SOURCE TEXT ->
As soon as he was finished adding the new saving account type, his boss came back and told him that the bank was now offering an interest bearing checking account for customers that have a thousand dollars or more in a savings or money market account.

"How long will that take?"

"Not long," Vern answered. "When I create the checking account data structure, I'll examine the balance of the other accounts, if they exist, and if either is greater than or equal to a thousand dollars, I'll assign its end of the month processing function pointer to a new function that first calls the old end of month function and then adds a new transaction to compute the interest."

"Huh?"

"I'll have it by lunch."

"Good."

"Oh, do I use the interest computation from the savings account or the money market account?"

"I didn't ask. I didn't think we'd need to know that for another couple days."

Vern had discovered another principle of oop.

Inheritance

What Vern discovered was that to add a new data structure that is almost identical to one that already exists, all you need to do is create a new object which inherits the common behavior, and then redefine a particular behavior or simply add to it by first calling the original function and then adding the new code.

Language support

Vern discovered on his own the principles of oop and his new statement printing program became very flexible and reliable. But he had to be responsible for supporting the encapsulation, polymorphism, and inheritance himself.

When an object oriented language is used, like C++, these principles are supported by the language itself. Encapsulation can be enforced through the use of the private data scope keyword. Polymorphism is supported through virtual functions and inheritance is supported through the mechanism of base and derived classes.

So, when Vern heard of C++, he decided to rewrite his program using this language.

He understood all the principles of oop, but he soon felt lost in the cumbersome syntax of the language.

One day his boss came by and asked, "How's the new rewrite going?"

"I don't know. What's a protected abstract virtual base pure virtual private destructor? And do I really need one.? Also why is a friend operator overloading function always declared within a class definition if its scope is global? And what's the declaration for a pointer to an array of references to functions returning a reference to a pointer to int?"

"Huh?"

"If I declare a virtual function as inline and then redefine it in a derived class, does that mean that I do or don't have to recompile the user of the abstract class? Should I not declare virtual functions inline at all?"

"In what line?"

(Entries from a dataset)
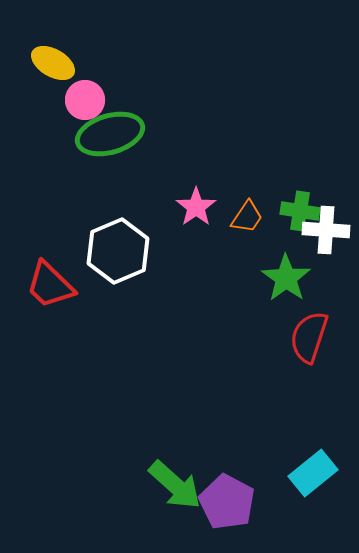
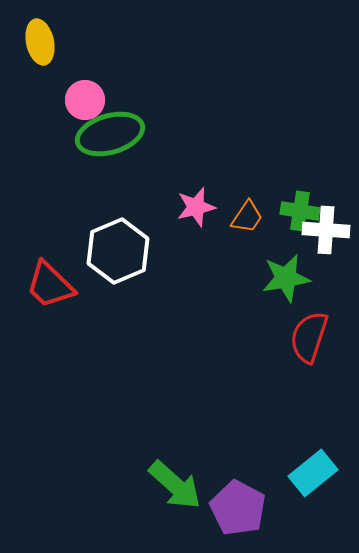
yellow ellipse: moved 13 px left, 21 px up; rotated 48 degrees clockwise
pink star: rotated 21 degrees clockwise
green star: rotated 27 degrees clockwise
purple pentagon: moved 11 px right, 6 px down
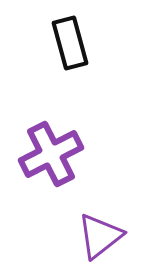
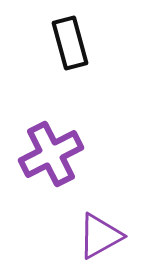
purple triangle: rotated 9 degrees clockwise
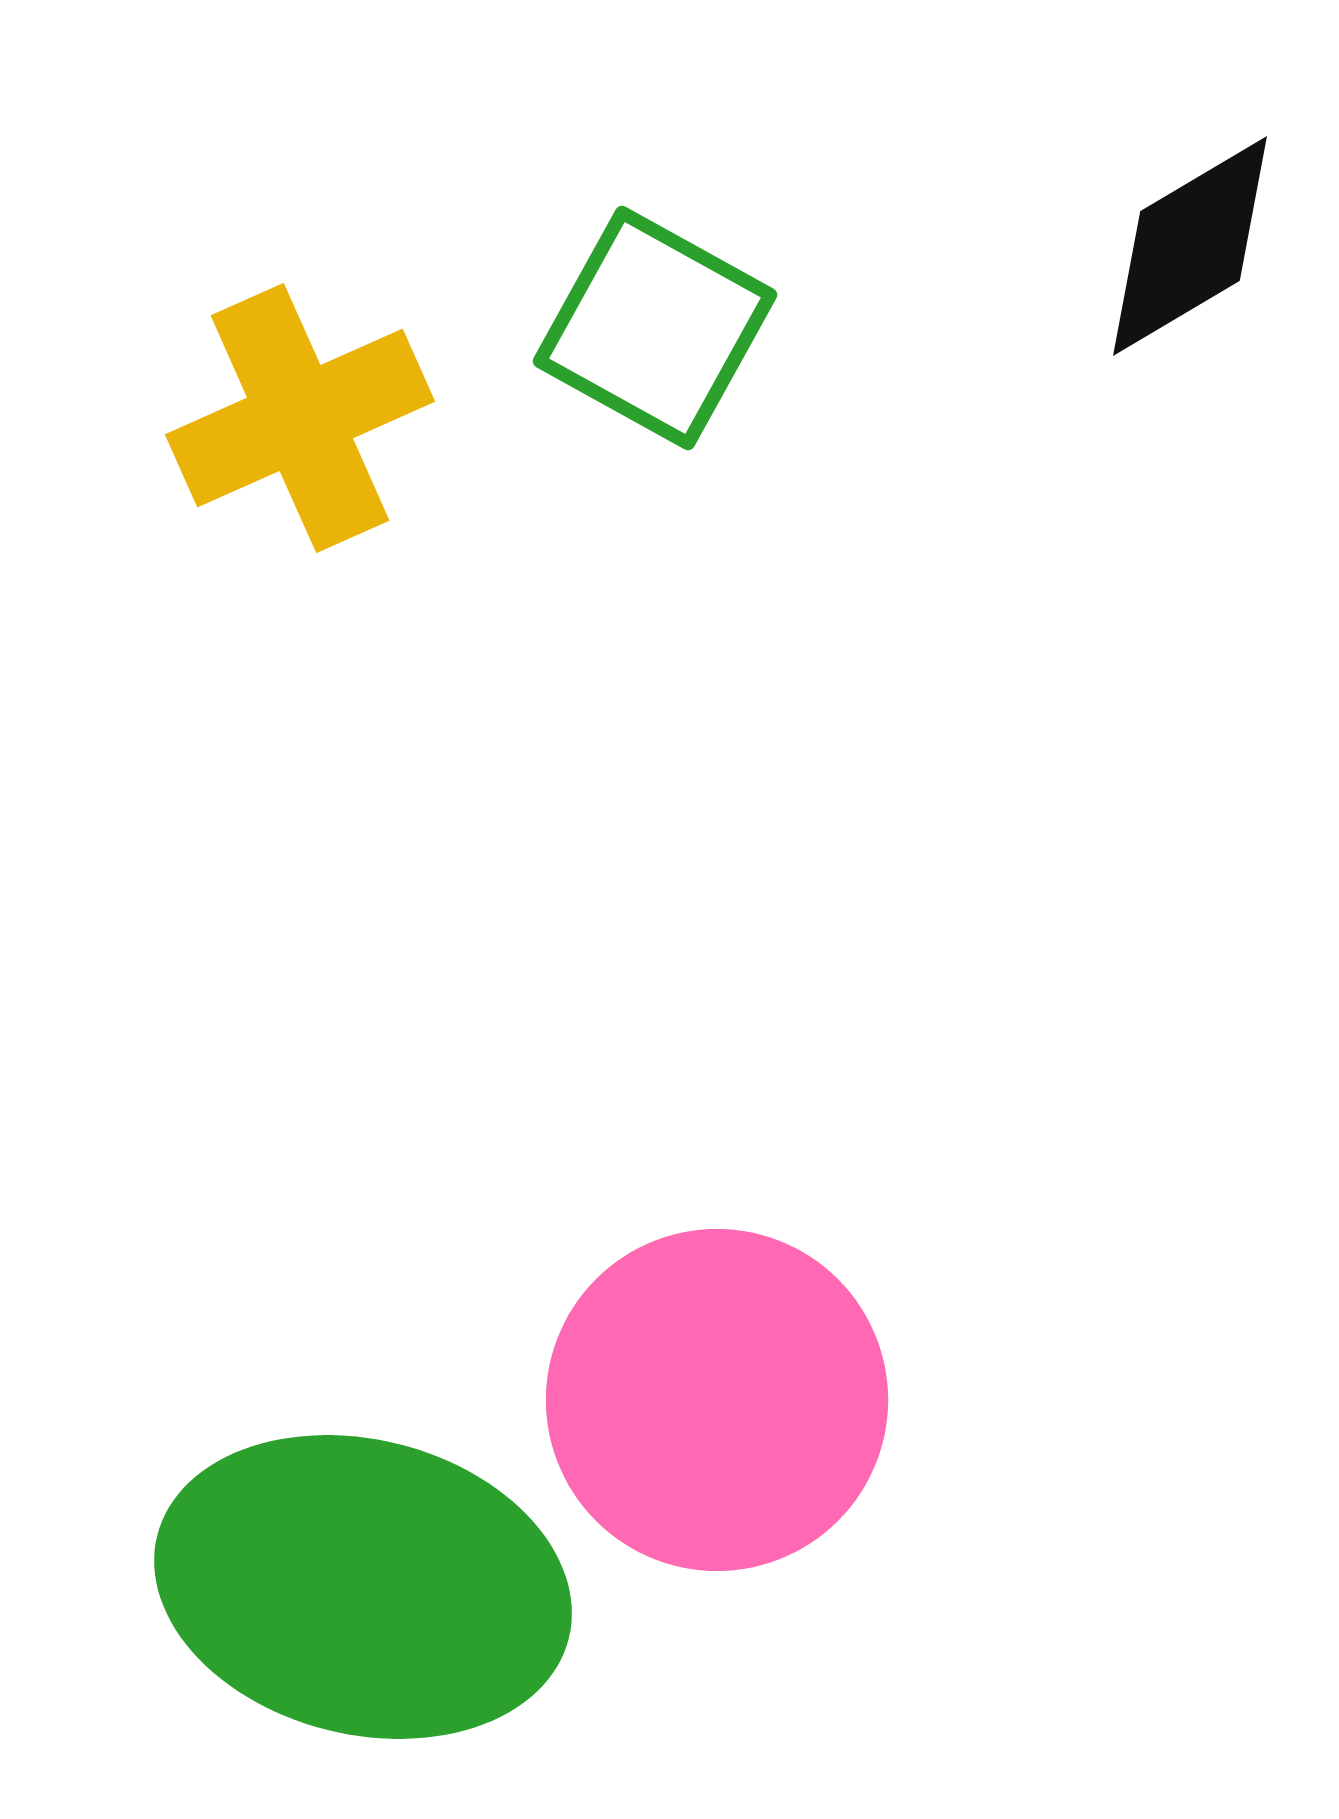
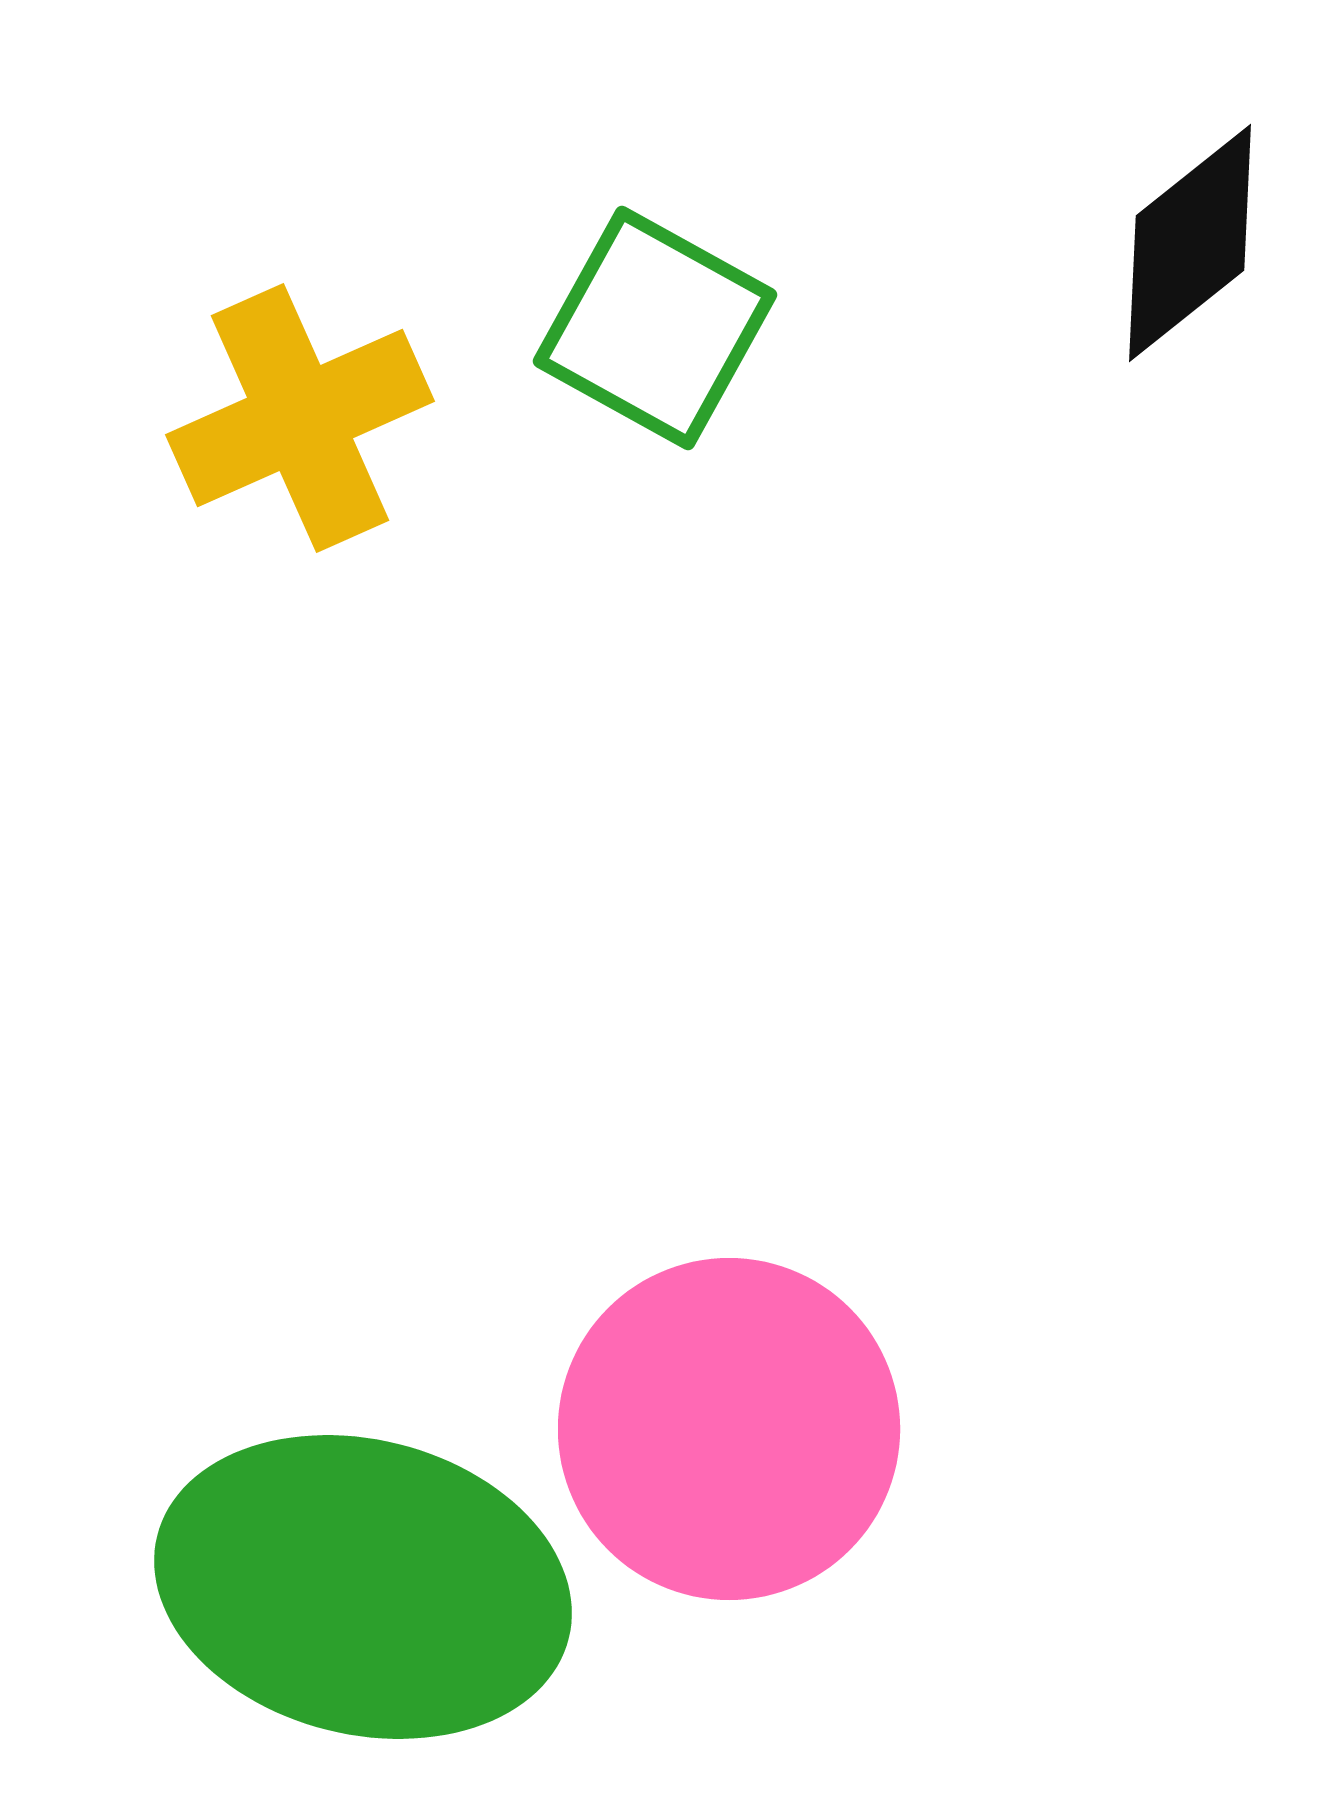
black diamond: moved 3 px up; rotated 8 degrees counterclockwise
pink circle: moved 12 px right, 29 px down
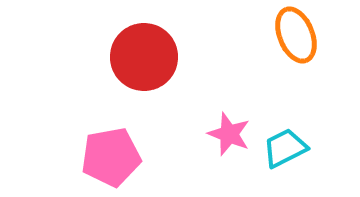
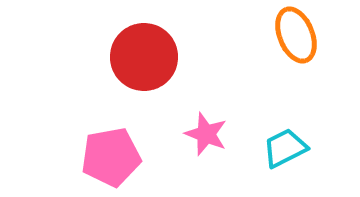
pink star: moved 23 px left
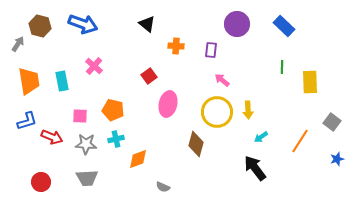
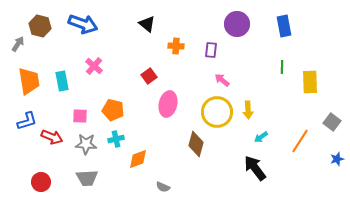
blue rectangle: rotated 35 degrees clockwise
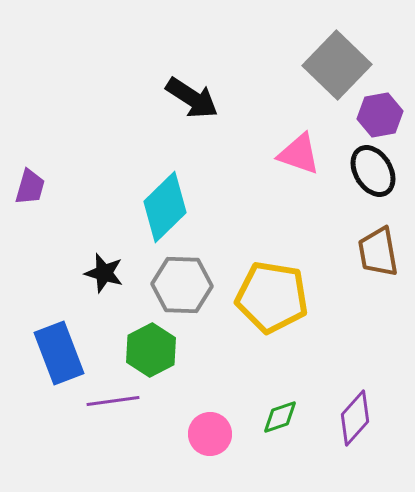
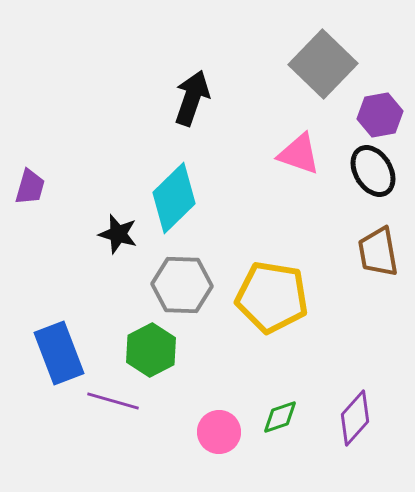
gray square: moved 14 px left, 1 px up
black arrow: rotated 104 degrees counterclockwise
cyan diamond: moved 9 px right, 9 px up
black star: moved 14 px right, 39 px up
purple line: rotated 24 degrees clockwise
pink circle: moved 9 px right, 2 px up
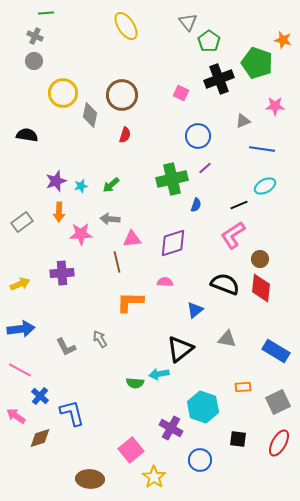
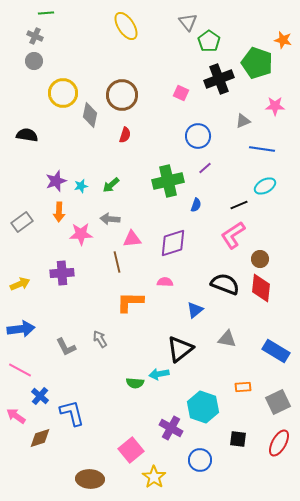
green cross at (172, 179): moved 4 px left, 2 px down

REQUEST A ->
Answer these questions from the story about Vern and object-oriented programming:
(i) What balance must a customer have to qualify for the interest-bearing checking account?
(ii) According to the story, what enforces encapsulation in C++?
(iii) In C++, what supports polymorphism?
REQUEST B -> Please translate this sentence from the story about Vern into Spanish: "So, when Vern heard of C++, he decided to rewrite his program using this language."
REQUEST C -> Write the next part of the story about Vern and object-oriented programming, picking up after its final line.

RESULT A ->
(i) A thousand dollars or more in a savings or money market account.
(ii) The private data scope keyword.
(iii) Virtual functions.

RESULT B -> Así que, cuando Vern oyó hablar de C++, decidió reescribir su programa usando este lenguaje.

RESULT C ->
"Look here. Do you think I should make this a pure virtual abstract base class and use multiple inheritance, or instantiate it as a contained member object within the other class?"

"How long do you think this is going to take?"

Vern sat back a moment and looked at the five books lying open on his desk, then looked at the notes he had been making and the printout of the original program and said, "I don't know, two, three months."

No silver bullet

Vern soon learned that while C++ is the accepted oop language throughout the industry, its leadership role is more because of its roots in C than its implementation of oop, which is often cryptic and awkward. Other, more pure object languages have the same advantages of oop but are not so full of obscure rules. These rules come from the fact that, while C++ supports polymorphism and inheritance, it is still very much a strongly typed language. To allow the flexibility of operator and function overloading, polymorphism, and inheritance and still retain compiler type checking requires special techniques like copy constructors and conversion functions, which must all be controlled by the programmer. So, C++ is object oriented, very flexible, strongly typed, and can be rather difficult.

Beyond the syntax of C++, Vern discovered other objections to using oop. Are indirect functions less efficient than regular functions? Some languages actually perform a table lookup by name whenever a function is invoked. With C++, there are tables of functions, called v-tables, but no name search is performed so calling a function through the v-table takes only slightly longer than a regular function call.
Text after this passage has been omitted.